Sunday 17 December 2017

Majority of UK businesses opposed to EU exit

Sarah McCabe

Sarah McCabe

POLLS show that the majority of British people want the UK to leave the EU, but it seems businesses think otherwise.

Four out of five UK companies want Britain to keep its EU membership, according to new research by UK's biggest business lobby.

Of the 415 firms surveyed in a new study by the Confederation of British Industry, only 10pc said Britain should leave the trading bloc.

The news will come as a balm to the many Irish businesses who export to Britain. The UK is Ireland's second-largest trading partner after the USA, accounting for about €15bn worth of exports last year.

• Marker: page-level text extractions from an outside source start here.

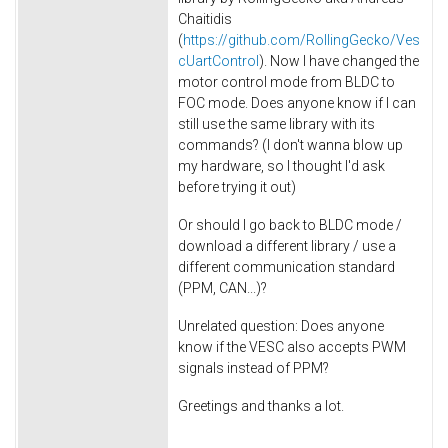
Chaitidis
(
https://github.com/RollingGecko/Ves
cUartControl
). Now I have changed the
motor control mode from BLDC to
FOC mode. Does anyone know if I can
still use the same library with its
commands? (I don't wanna blow up
my hardware, so I thought I'd ask
before trying it out)
Or should I go back to BLDC mode /
download a different library / use a
different communication standard
(PPM, CAN...)?
Unrelated question: Does anyone
know if the VESC also accepts PWM
signals instead of PPM?
Greetings and thanks a lot.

An EU exit by Britain raises the possibility that taxes and other trade barriers would be reintroduced, hiking up the cost of selling to our neighbour.

The possibility of Britain breaking its 40-year ties with the EU gathered pace in January when Prime Minister David Cameron said he would hold a referendum asking voters whether they wanted to stay or leave if his Conservative government is re-elected in 2015.

There is clear public support for such a referendum. A separate poll released earlier this week found that 43pc of Britons would choose to leave the EU, while 39pc would opt to remain in if a vote were held now.

In the CBI study, two-thirds of British companies thought leaving the EU would damage trade with European markets.


Some 47pc said it would make it harder to find skilled workers, while 3pc said it would be easier. Just over half said it would harm competitiveness, against 15pc who thought it would help.

"Firms want what is best for jobs and growth, and there is genuine concern that an exit would hit business investment and access to the world's largest trading bloc," said the industry body's director general John Cridland.

The survey did find that there is frustration among business leaders with Britain's current relationship with the EU and the burden of regulation. However, the benefits of membership outweigh drawbacks, respondents said, with 71pc saying it has a positive or very positive impact on their businesses.

"Businesses do have some serious concerns about the EU, but ultimately they want the UK inside the tent winning the argument for reform," said Mr Cridland.